Credit Card Debt Slows Economic Recovery
Revolving balances may be holding people back from moving forward.
Though the economy has begun its slow recovery from the recession observed late in the last decade, one of the things keeping it from equalizing more quickly may be the amount of credit card debt carried by consumers.
The average American household has relied too heavily on credit and debt to achieve stability and reach their goals. While focusing heavily and eliminating everything from car and home loans to credit card debt, consumers have not been able to aid nation’s economic recovery by increasing their spending, according to a report from the Wall Street Journal. All told, the average American household borrowed about 127 percent of their annual incomes just prior to the recession, compared with just 84 percent in the 1990s.
The trouble with this is that paying off that much of an overhang with debt has left consumers with little to spend on new purchases – something that’s going to be required to kick start the economy moving forward. Lack of purchasing activity means less profits for U.S. businesses, which means the recovery may be extremely slow going.
How to knock out your debts one by one
In reality, you don’t really knock out debts one by one, but instead you work your way down one by one to find solutions that will allow you to eliminate each type of debt as quickly as possible.

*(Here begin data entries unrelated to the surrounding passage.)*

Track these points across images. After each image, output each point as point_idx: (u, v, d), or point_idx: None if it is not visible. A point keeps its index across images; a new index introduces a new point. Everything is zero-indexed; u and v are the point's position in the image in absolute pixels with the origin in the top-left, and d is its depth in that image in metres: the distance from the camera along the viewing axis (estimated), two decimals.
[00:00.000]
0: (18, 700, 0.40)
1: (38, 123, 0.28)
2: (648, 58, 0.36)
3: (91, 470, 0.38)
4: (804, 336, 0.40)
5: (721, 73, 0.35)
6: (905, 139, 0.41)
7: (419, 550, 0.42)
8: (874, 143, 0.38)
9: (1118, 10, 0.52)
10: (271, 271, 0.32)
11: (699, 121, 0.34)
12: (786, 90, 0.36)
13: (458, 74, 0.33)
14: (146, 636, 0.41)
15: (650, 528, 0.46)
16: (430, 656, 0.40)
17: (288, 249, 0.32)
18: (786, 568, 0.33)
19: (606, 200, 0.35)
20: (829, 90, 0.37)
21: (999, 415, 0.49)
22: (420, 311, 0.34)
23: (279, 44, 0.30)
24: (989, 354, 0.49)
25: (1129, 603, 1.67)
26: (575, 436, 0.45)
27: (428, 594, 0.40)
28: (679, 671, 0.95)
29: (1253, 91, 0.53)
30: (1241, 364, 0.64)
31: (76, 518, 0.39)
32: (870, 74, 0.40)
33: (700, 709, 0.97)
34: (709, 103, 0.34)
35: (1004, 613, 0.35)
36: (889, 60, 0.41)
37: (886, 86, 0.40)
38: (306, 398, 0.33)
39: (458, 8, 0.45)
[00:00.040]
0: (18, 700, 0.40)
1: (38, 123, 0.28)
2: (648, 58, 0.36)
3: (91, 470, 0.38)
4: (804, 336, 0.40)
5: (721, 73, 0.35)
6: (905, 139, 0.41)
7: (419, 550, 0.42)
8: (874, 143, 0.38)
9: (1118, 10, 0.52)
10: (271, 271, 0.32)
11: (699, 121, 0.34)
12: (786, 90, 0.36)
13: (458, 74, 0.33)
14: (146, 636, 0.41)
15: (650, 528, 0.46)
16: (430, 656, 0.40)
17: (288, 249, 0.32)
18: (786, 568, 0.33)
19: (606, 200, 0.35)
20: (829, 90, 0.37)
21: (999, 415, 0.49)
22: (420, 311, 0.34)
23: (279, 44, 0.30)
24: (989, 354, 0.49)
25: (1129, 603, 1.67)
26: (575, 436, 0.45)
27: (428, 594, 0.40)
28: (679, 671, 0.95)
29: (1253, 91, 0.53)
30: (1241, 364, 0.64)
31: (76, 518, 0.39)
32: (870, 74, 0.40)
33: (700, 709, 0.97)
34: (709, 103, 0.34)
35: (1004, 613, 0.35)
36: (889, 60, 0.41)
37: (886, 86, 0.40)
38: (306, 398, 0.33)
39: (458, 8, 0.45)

- Credit card debt. This is often the type of debt that causes the most problems because the amount you owe changes based on how much you charge. Luckily, it’s also usually the easiest to solve, too. You can use do-it-yourself debt consolidation solutions if you have a good credit score or enroll in a debt management program through a credit counseling agency if your credit score isn’t strong enough to solve your issues on your own.

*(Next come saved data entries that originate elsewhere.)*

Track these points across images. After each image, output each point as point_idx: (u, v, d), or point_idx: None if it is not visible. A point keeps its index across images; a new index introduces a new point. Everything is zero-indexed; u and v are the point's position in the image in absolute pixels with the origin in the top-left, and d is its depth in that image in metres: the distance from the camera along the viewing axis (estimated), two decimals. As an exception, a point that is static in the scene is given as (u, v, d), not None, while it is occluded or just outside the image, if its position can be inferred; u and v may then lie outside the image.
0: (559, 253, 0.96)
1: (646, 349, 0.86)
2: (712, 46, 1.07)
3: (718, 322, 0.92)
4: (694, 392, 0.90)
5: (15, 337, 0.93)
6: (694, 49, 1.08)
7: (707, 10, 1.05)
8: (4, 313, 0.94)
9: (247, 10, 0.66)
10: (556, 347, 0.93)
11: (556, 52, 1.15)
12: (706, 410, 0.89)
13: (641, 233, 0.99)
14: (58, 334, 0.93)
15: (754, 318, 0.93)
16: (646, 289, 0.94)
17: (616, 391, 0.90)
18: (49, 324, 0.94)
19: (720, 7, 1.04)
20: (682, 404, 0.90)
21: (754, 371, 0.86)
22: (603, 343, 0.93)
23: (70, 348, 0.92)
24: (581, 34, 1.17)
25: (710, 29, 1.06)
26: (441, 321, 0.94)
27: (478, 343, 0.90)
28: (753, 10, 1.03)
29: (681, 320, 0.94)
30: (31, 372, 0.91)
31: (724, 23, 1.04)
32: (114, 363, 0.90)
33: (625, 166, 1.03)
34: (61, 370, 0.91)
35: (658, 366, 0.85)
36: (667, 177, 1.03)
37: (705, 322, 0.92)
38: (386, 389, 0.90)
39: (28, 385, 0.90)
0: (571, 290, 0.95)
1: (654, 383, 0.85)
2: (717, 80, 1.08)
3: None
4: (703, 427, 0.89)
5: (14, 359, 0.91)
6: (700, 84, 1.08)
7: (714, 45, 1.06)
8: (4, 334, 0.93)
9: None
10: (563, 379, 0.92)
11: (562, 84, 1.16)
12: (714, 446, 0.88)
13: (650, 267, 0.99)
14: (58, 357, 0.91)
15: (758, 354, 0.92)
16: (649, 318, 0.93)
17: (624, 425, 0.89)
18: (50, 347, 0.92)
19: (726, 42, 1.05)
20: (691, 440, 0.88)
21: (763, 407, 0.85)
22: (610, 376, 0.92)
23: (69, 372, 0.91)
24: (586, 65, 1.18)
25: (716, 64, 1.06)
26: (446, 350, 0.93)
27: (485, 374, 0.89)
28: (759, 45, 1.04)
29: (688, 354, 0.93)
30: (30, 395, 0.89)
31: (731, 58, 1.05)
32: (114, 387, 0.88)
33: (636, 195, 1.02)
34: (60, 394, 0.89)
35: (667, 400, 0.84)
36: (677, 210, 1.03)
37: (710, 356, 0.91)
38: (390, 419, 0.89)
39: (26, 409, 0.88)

- Student loan debt. Federal student loans can also be consolidated using one of five federally approved programs. You can choose a program that lowers your payments so you can get relief today or make a plan that pays off your debt faster so you can finally get it off your plate.
- Auto loan debt. If your auto loan is taking too long to pay off, consider refinancing to reduce the interest rate so you can pay off the principal faster. This may also be a good candidate for debt restructuring, since a bi-weekly payment schedule will help you eliminate the debt faster.
- Mortgage debt. If you haven’t done so already, you should speak with a HUD-certified housing counselor to see if you’re eligible for refinancing or mortgage modification under programs like HARP or HAMP. Particularly if you have an adjustable rate mortgage, you may benefit from adjusting your loan to make it easier to manage.